3 Notables Retire
Hans Oberdiek
Professor of Philosophy
Year he came to Swarthmore: 1965
Areas of expertise: moral philosophy, social and political philosophy, philosophy of law, philosophy of technology, environmental ethics
During 50 years at the College, Hans Oberdiek taught courses on the philosophy of law, including key theories of law and implications for the relation between law and morality; principles of criminal and tort law, civil disobedience, punishment and excuses, and freedom of expression and seminars on moral philosophy. A two-term departmental chair, he was also a visiting or special professor and lecturer at institutions including Temple University, the University of Florida, and Oxford University’s Lady Margaret Hall and Balliol and Trinity colleges. Oberdiek’s publications include a plethora of papers, reviews and discussion articles. He wrote two books: Living in a Technological Culture: Human Instruments and Human Values, co-authored with Mary Tiles (1995); and Tolerance: Between Forbearance and Acceptance (2001).

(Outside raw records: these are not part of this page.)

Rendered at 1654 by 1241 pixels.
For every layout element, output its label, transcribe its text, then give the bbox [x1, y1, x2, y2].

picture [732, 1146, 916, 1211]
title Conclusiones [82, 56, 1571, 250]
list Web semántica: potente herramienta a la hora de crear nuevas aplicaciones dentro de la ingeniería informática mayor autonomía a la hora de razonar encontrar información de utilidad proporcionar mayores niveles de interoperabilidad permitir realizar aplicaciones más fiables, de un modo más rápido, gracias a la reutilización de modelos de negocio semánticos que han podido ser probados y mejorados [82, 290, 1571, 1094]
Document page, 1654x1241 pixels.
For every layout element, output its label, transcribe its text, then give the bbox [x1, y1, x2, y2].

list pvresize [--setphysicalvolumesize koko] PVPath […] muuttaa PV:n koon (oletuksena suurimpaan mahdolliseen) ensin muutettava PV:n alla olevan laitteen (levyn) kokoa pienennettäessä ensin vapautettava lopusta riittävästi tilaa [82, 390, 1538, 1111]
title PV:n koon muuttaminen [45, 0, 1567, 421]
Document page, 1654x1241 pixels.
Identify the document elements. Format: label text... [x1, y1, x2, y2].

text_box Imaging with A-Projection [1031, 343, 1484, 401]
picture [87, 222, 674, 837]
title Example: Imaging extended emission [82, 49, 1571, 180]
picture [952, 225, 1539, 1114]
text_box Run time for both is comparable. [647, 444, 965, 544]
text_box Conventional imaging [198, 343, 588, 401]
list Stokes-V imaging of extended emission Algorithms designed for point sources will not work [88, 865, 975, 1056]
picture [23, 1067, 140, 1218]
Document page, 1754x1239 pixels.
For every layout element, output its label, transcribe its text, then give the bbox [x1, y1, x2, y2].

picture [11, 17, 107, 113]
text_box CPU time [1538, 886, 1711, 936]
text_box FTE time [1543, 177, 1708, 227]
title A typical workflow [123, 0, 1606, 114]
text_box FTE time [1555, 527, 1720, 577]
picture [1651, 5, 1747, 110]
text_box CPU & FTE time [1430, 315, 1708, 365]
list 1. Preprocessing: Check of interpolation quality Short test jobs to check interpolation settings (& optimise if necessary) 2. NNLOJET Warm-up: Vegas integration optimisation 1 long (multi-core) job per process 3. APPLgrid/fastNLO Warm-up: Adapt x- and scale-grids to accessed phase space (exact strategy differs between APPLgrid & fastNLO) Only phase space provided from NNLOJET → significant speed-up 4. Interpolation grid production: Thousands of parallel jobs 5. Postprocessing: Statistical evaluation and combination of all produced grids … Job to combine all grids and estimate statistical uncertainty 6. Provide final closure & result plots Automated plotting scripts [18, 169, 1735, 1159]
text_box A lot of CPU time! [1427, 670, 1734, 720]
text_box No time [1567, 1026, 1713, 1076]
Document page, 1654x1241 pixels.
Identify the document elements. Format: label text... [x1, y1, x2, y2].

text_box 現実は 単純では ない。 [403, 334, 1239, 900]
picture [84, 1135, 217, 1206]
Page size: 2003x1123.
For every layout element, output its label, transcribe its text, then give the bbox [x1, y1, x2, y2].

Quoting current department chair Tamsin Lorraine, President Chopp says that Hans’ dedication to the community “expressed itself not only in his reliably even-handed approach to any issue that arose, no matter how contentious, but the concern for his students and colleagues shone in everything he did, including his scholarly work.”
Helene Shapiro
Professor of Mathematics
Year she came to Swarthmore: 1980
Areas of expertise: linear algebra, matrix theory, abstract algebra
Helene Shapiro was a student of Olga Taussky-Todd at the California Institute of Technology and then spent a year at the University of Wisconsin–Madison before coming to Swarthmore. A two-time departmental chair, Shapiro taught calculus, linear algebra, abstract algebra, discrete mathematics, ordinary and partial differential equations, number theory, coding theory, functional analysis, complex analysis, combinatorial matrix theory, mathematical modeling, and other courses. She published articles in linear algebra and matrix theory, including a chapter in the Handbook of Linear Algebra and is completing a linear algebra book, based on chapters written for two upper-level courses. She was the first Olga Taussky-Todd/John Todd Lecturer at the 1992 ILAS (International Linear Algebra Society) meeting and editor of the 1998 special issue of LAA (Linear Algebra and Its Applications) in memory of Olga Taussky-Todd.
“Helene’s colleagues have been inspired by the rigor and high standards of a teacher who urges, even compels, her students to aspire to the heights of their potential. They describe her as one endowed with a ‘very sharp mathematical mind.’ She has served her colleagues, her profession, and the College well,” says President Chopp.
Philip Weinstein
Alexander Griswold Cummins Professor of English Literature
Year he came to Swarthmore: 1971
Areas of expertise: international modernism as a literary and philosophical movement; American fiction concerned with race; aesthetics and ideology of realism, modernism, and postmodernism as exemplified through the epic fictions of Tolstoy, Joyce, and García Márquez.
Weinstein’s publications include the 2014 Festschrift essay “ ‘Dangerously Free’: Morrison’s Unspeakable Territory,” for Toni Morrison’s 80th birthday; and Unknowing: The Work of Modernist Fiction (2005), Becoming Faulkner (2010), and the recent book-length manuscript Jonathan Franzen: The Comedy of Rage. Weinstein was chair of the William Faulkner Society, the 2002 Margaret Bundy Scott Visiting Professor at Williams College, and winner of the 2011 Hugh Holman Award for Becoming Faulkner.
He held visiting professorships around the nation and in France. In spring 2015, he will teach at the NYU–Abu Dhabi campus.
At a dinner in Weinstein’s honor, President Chopp said, “For more than four decades the intellectual and cultural lives of our students and faculty have been deeply and broadly enriched by the teaching and scholarship of Phil Weinstein. We will miss his steady, inspiring presence, but will continue to benefit from the legacy of his fine modeling of scholar and teacher extraordinaire.”